TikTok ban, DeepSeek open source reasoning model
Tuesday, January 21, 2025
Headlines
President Trump issued an executive order directing the DOJ not to enforce the TikTok divestment law for 75 days. The order attempts to prevent penalties against companies working with TikTok, despite a new bipartisan law requiring ByteDance to sell TikTok or face a ban. Trump also proposed an unexplained government joint venture for TikTok ownership.
Major tech leaders including Musk, Zuckerberg, and Cook are investing billions in Trump's administration through donations and relationships to influence policies on antitrust, AI, defense contracts, and regulation.
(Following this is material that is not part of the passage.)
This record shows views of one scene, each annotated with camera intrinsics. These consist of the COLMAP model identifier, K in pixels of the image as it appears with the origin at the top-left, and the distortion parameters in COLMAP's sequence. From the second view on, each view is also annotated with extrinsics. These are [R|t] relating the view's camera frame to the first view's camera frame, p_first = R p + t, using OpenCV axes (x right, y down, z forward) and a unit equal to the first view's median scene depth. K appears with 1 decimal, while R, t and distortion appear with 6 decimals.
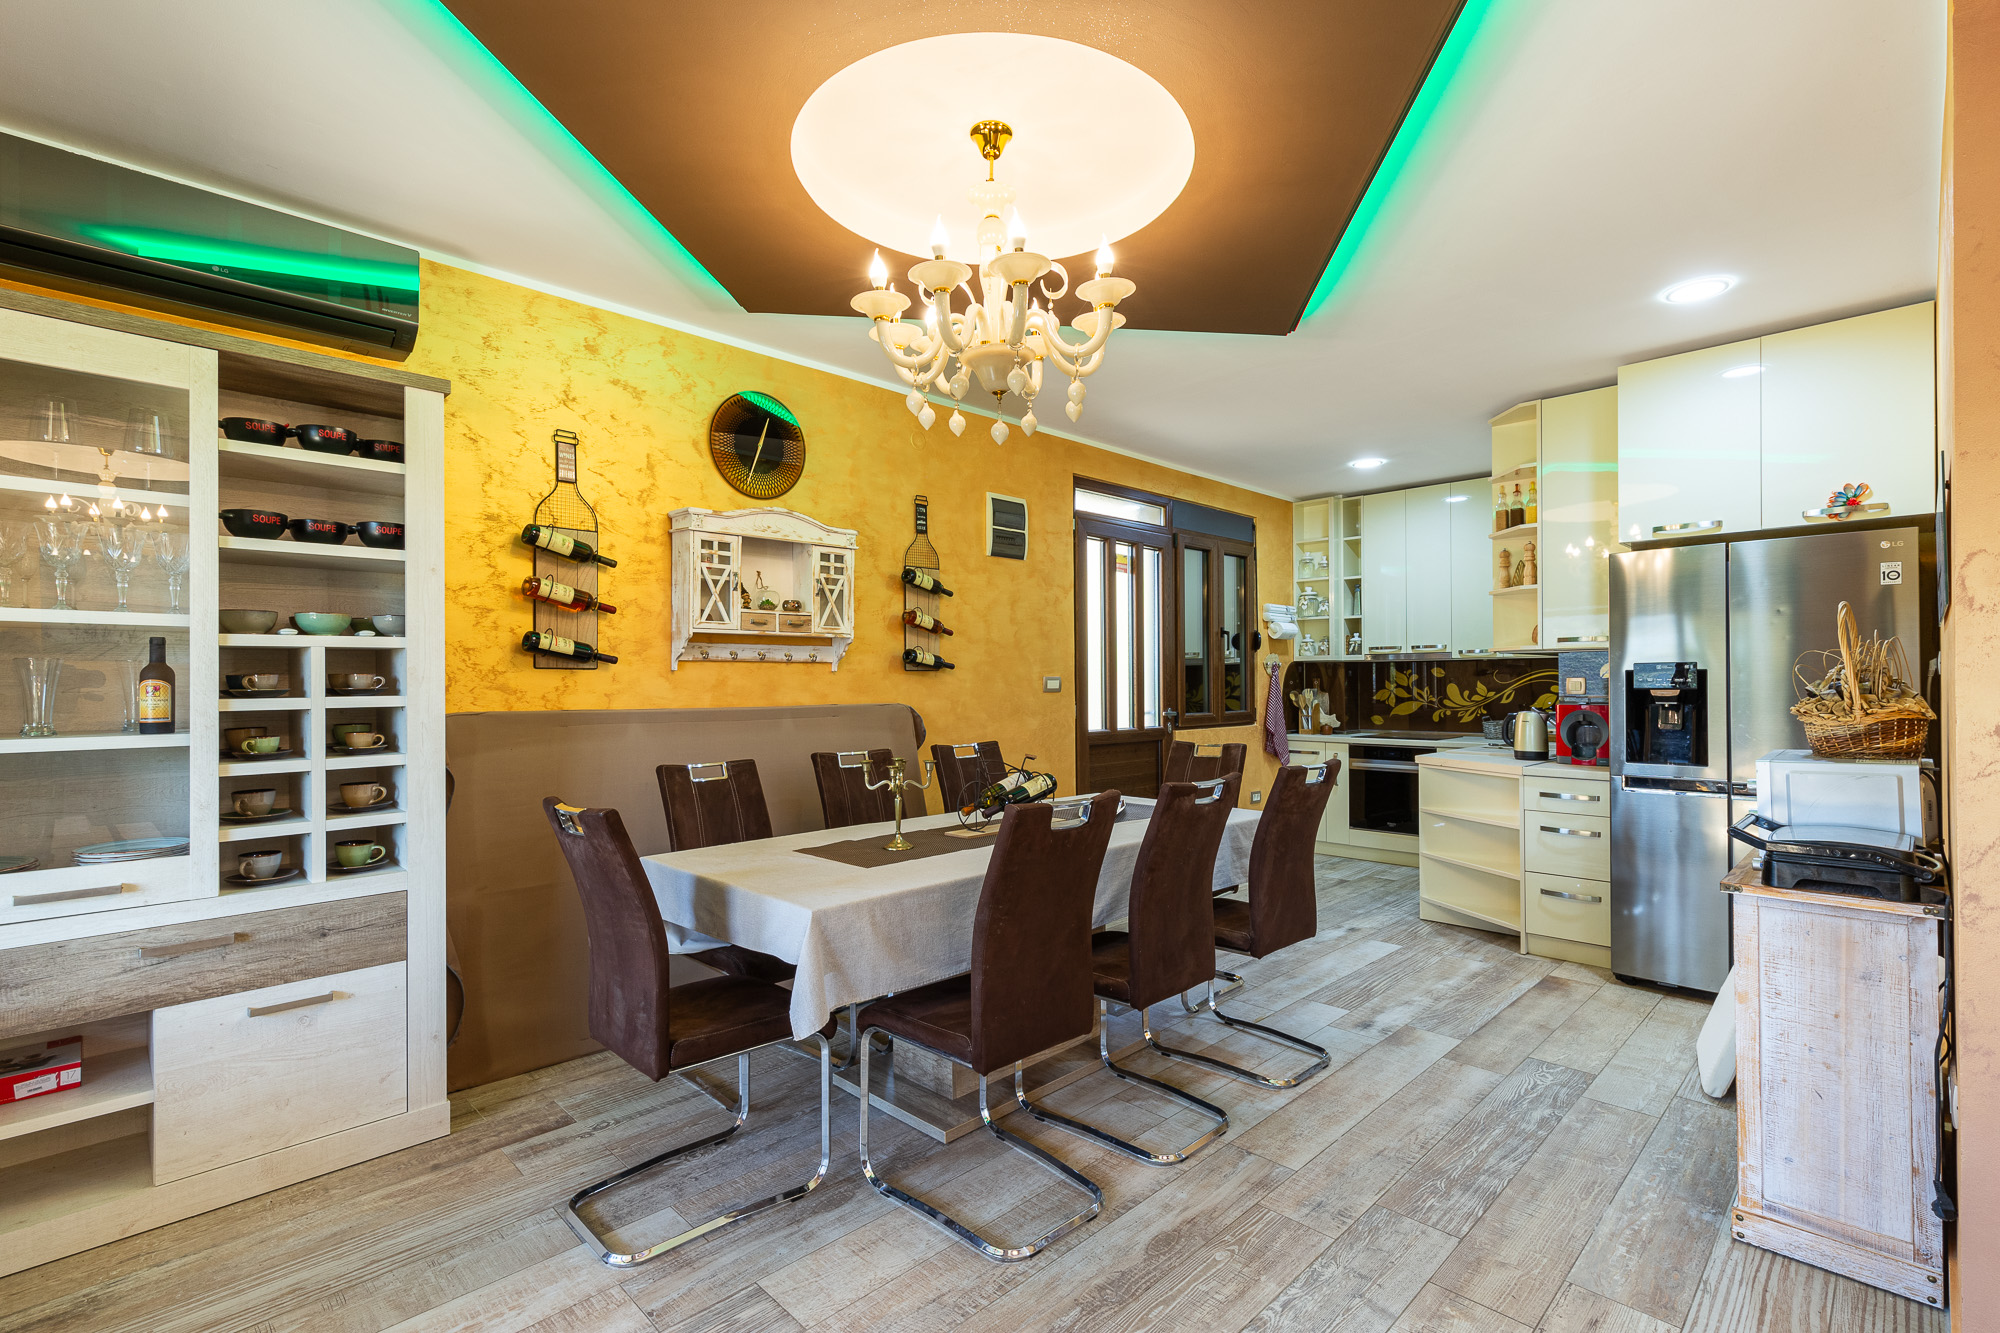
lens RADIAL K [[899.9, 0, 1011.7], [0, 899.9, 668.5], [0, 0, 1]] dist [0.008919, -0.001367]
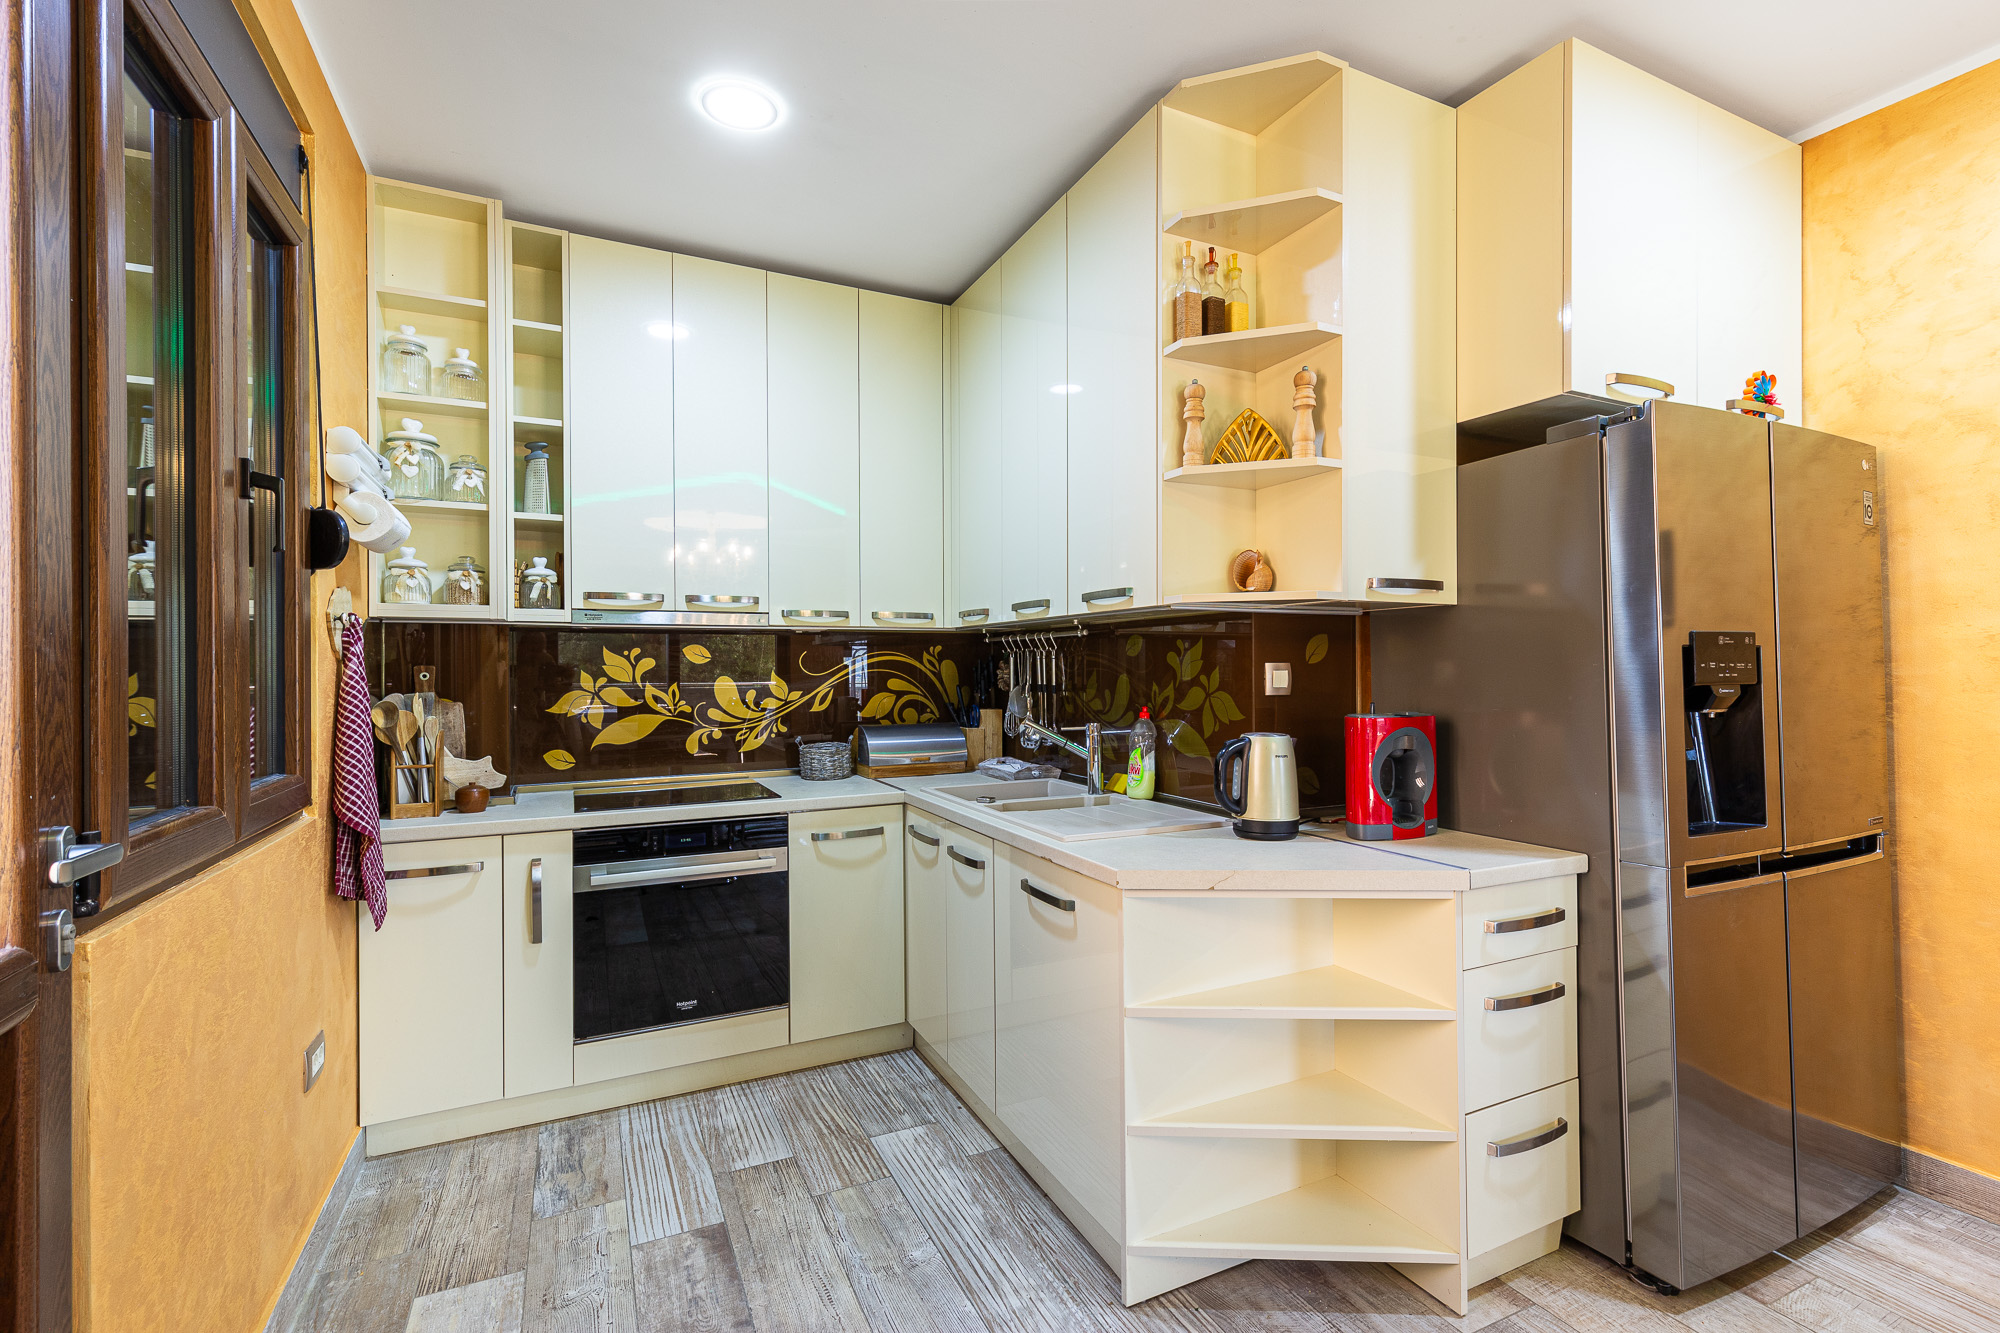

Companies seek protection from legal challenges and aim to secure government contracts, while competing against each other for Trump's favor.
Perspectives & trends
Venture capitalists are prioritizing investments in AI startups developing specialized enterprise solutions and infrastructure for 2025. Key focus areas include task-specific AI models, business workflow automation, enterprise resilience, and AI infrastructure development. VCs emphasize the importance of distinguishing between standalone products and mere features when evaluating investment opportunities.
During TikTok's brief US ban, Chinese apps RedNote, Likee, Clapper, and Flip dominated app store rankings. RedNote secured the top spot with 700,000 new US users, while other video apps saw significant growth. Users deliberately chose Chinese alternatives over Instagram Reels, despite TikTok's return to service.
Innovation
DeepSeek has released DeepSeek-R1, an open-source AI reasoning model claiming performance comparable to OpenAI's o1 on specific benchmarks. The model features 671 billion parameters and is available through Hugging Face with commercial usage rights. While subject to Chinese regulatory oversight, R1 offers significantly lower pricing than o1 and includes smaller versions for local deployment.